Когда-то Роберто изучал историю искусств также вдохновенно, как и Франческа. Он был чрезвычайно любезен с издателем, хотя предмет искусства — так ему теперь, во всяком случае, казалось — мало волновал его. Но поскольку это нужно было Франческе, он проявлял всяческий интерес к разговору. Он пригласил издателя на ужин в честь успешно продаваемой книги, хотя Франческа подавала ему грозные знаки.

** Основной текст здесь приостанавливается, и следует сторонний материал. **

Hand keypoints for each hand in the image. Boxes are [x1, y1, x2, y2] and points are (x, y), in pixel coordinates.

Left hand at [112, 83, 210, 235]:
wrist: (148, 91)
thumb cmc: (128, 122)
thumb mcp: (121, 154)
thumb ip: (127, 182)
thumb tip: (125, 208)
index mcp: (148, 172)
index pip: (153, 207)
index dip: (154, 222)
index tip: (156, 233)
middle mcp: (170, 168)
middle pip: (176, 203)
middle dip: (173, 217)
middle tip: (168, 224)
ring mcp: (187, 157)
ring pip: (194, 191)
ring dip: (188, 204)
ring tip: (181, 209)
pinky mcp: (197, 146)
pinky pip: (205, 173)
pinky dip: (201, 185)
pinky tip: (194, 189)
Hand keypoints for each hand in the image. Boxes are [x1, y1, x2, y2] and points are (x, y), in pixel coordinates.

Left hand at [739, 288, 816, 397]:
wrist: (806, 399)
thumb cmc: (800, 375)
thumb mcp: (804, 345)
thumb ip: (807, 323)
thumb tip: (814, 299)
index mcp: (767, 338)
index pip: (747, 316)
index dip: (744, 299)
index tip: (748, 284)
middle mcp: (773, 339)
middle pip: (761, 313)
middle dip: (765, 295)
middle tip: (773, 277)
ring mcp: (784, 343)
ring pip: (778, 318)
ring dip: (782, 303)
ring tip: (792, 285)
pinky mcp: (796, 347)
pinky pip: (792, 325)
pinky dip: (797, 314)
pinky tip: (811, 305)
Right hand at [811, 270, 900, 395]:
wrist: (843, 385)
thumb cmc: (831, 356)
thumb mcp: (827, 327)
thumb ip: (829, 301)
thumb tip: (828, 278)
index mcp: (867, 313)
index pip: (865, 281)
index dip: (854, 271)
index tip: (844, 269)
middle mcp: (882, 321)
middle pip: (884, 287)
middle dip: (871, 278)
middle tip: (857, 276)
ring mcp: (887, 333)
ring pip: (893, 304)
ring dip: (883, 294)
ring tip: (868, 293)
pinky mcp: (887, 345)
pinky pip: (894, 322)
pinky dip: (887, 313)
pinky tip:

Давным-давно Роберто был неравнодушен к зеленоглазой и пепельноволосой Франческе, маленькой тоненькой девушке с плавными движениями, но вот беда, он был робок и худ, и близорук к тому же. Длинные его руки как будто болтались чуть невпопад с движениями, которое совершало его тело, — типичный юноша, в котором тонкий интеллект странно сочетался с природной неуклюжестью. Он был страстно влюблен в театр. На этой почве они и подружились с Франческой. Не было мало-мальски заметного театра, а в нем мало-мальски успешного спектакля, который бы они не посмотрели. Потом Роберто женился на скромной девушке из приличной семьи, приобрел подобающий вес, обзавелся кучей славных детишек, был по-своему счастлив. Но как только Франческа появлялась в Риме, все бросал и летел к ней навстречу. Чтобы еще раз заглянуть в ее зеленые глаза, еще раз посетовать, почему так витиеваты пути Господни. Издателя он пригласил намеренно, иначе Франческа ускользнула бы из его дружеских объятий во Флоренцию уже сегодня.
В ресторан она явилась в том же наряде, в котором прилетела утром в Рим, — черная облегающая юбка, белый свитер, на бедрах ремень — все как всегда безукоризненно и элегантно. Впрочем, в его окружении мало кто не умел себя подать.
Через час издатель покинул их, сославшись на занятость. Но до этого он очень хорошо поел и так же недурно выпил. Поцеловал руку Франческе и напоследок, скользнув по ее оголившимся коленям масленым взглядом, заметил вслух, что у него на Франческу большие виды, и если ей нужна его помощь, то она всегда может на него рассчитывать. «Что ж, неплохо», — она подумала о Сергее.
— Франческа, ты похудела! Ты много работаешь! — сердобольно заметил Роберто.
— Роберто, милый, разве это работа! Работа — это у станка стоять, у плиты. Фуэте, в конце концов, крутить. А книги писать — это удовольствие. Тем более о театре. Тем более о русском, — на одном дыхании вымолвила итальянка.
— А ты изменилась. Что-то жесткое в тебе появилось, — оторопело произнес Роберто.
— Это потому что я заговорила о станке? — перебила его Франческа.
— И поэтому тоже, — укоризненно ответил он.
— Знаешь, я никогда не была высокого мнения о своей работе. Хотя любила ее и продолжаю любить. Но это не тот труд, без которого невозможна жизнь, — запальчиво продолжала итальянка.
— Твоя, что ли? — решил уточнить Роберто.
— И моя тоже, — продолжала упорствовать Франческа.
— Так можно договориться до бессмысленности многих вещей в жизни, — плохо было то, что Роберто начал раздражаться.
— А многие вещи и в самом деле бессмысленны, — пожала плечами Франческа.
— Ты ведь не о театре, — все больше приходил в удивление Роберто.